→ Texte fourni:
Le sommet de Kazan s’est achevé sur l’adoption d’un communiqué de 32 pages, dont les diplomates de tous pays ont le talent de s’infliger la négociation. Bien des paragraphes relèvent de ce que l’on appelle du "langage agréé", où l’on retrouve sur les questions de gouvernance ou de développement de nombreux poncifs rarement très précis. L’insistance par exemple sur le rôle des femmes, paragraphe après paragraphe, relève de la bienséance onusienne devenue classique, alors qu’on peut douter que ce soit une préoccupation majeure de beaucoup de membres de l’aréopage des chefs d’État des BRICS et de leurs amis (tous masculins au demeurant). Une lecture attentive – autre symptôme du masochisme des diplomates – révèle d’ailleurs certaines des failles du compagnonnage des BRICS. Ainsi, à défaut de pouvoir détrôner l’hégémonie du dollar, la présidence russe proposait la mise en place d’un système d’échange bancaire alternatif au système "swift" qui aurait pu s’appeler "BRICS Bridge" ; le sujet (comme un certain nombre d’autres à caractère financier) fera l’objet d’études ultérieures. Autre exemple : le communiqué de Johannesburg soutenait, en termes alambiqués certes, la candidature du Brésil, de l’Inde et de l’Afrique du Sud, nommément désignés, à un siège permanent au Conseil de Sécurité ; le communiqué de Kazan souligne de nouveau la nécessité d’une réforme du Conseil mais sans plus désigner d’éventuels heureux bénéficiaires, signe que l’un au moins des nouveaux venus a bloqué le consensus sur le "langage agréé" sur ce point à Johannesburg.

→ Enregistrements:
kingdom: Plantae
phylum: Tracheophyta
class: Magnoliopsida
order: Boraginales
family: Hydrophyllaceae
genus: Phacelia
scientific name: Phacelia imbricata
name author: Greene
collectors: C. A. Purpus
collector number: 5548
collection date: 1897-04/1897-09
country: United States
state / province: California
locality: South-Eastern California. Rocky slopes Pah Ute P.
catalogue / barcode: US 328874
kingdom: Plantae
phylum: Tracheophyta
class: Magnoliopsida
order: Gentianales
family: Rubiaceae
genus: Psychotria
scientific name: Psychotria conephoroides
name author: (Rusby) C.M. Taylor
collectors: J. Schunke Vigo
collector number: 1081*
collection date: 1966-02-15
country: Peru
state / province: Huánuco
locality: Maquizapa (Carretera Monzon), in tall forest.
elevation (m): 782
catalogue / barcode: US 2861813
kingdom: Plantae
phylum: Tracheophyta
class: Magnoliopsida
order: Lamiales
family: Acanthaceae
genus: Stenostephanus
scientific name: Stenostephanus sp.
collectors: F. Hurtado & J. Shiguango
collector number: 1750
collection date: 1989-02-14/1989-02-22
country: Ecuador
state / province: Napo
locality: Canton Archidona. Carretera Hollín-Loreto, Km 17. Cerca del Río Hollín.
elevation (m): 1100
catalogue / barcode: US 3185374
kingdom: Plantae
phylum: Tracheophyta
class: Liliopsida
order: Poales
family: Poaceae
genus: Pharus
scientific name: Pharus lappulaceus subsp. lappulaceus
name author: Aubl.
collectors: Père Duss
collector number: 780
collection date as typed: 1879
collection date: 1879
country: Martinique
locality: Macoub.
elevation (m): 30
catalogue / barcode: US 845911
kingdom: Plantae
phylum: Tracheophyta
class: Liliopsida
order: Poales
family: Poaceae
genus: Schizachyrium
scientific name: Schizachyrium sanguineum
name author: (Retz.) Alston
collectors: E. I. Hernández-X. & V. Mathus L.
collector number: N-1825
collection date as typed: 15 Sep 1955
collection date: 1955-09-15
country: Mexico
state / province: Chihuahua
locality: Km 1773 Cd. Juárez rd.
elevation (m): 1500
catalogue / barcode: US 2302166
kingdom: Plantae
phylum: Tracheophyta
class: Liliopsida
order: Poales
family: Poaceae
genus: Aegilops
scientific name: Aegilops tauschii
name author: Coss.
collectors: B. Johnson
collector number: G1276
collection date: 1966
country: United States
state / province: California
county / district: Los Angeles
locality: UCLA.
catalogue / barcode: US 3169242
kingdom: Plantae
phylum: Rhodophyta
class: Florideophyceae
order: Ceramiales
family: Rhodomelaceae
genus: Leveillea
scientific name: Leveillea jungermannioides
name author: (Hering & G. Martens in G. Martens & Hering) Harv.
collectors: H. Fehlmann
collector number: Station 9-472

→ À compléter:
1. Restituez sans rien changer les lignes de données botaniques, de celle qui contient « locality: Km 1773 Cd. Juárez rd. » jusqu'à la dernière, toutes deux incluses.
2. Reprenez le texte sur le sommet de Kazan là où il s'arrête.

→ Réponses:
1.
locality: Km 1773 Cd. Juárez rd.
elevation (m): 1500
catalogue / barcode: US 2302166
kingdom: Plantae
phylum: Tracheophyta
class: Liliopsida
order: Poales
family: Poaceae
genus: Aegilops
scientific name: Aegilops tauschii
name author: Coss.
collectors: B. Johnson
collector number: G1276
collection date: 1966
country: United States
state / province: California
county / district: Los Angeles
locality: UCLA.
catalogue / barcode: US 3169242
kingdom: Plantae
phylum: Rhodophyta
class: Florideophyceae
order: Ceramiales
family: Rhodomelaceae
genus: Leveillea
scientific name: Leveillea jungermannioides
name author: (Hering & G. Martens in G. Martens & Hering) Harv.
collectors: H. Fehlmann
collector number: Station 9-472

2.
De manière générale, la charge contre le fonctionnement des institutions de Bretton Woods trouve ses limites dans la réalité des encours de la Nouvelle Banque du Développement, établie par les BRICS, par rapport à ceux de la Banque mondiale : 5 milliards de dollars de prêts pour la Banque des BRICS contre 72,8 milliards de dollars de prêts, crédits et subventions de la Banque Mondiale ; la NBD a cessé de prêter à la Russie pour respecter les sanctions occidentales. S’agissant des crises ouvertes, le communiqué consacre deux pages à fustiger les actions d’Israël à Gaza et dans la région ; le contraste est frappant avec les trois lignes lénifiantes traitant de la guerre en Ukraine, dont l’essentiel consiste à encourager les efforts de médiation, sans bien sûr la moindre allusion à l’agression russe. La journée du 27, consacrée à un dialogue entre les membres du club et une vingtaine d’invités (dont le président de l’Autorité palestinienne, M. Abbas), sur le thème "les BRICS et le Sud global", a été dominée par un appui total au cessez-le-feu au Proche-Orient et à la condamnation d’Israël : il s’agit d’une illustration caractéristique du fossé qui se creuse avec les Occidentaux sur ce sujet et que la Russie et la Chine ne manquent pas d’exploiter.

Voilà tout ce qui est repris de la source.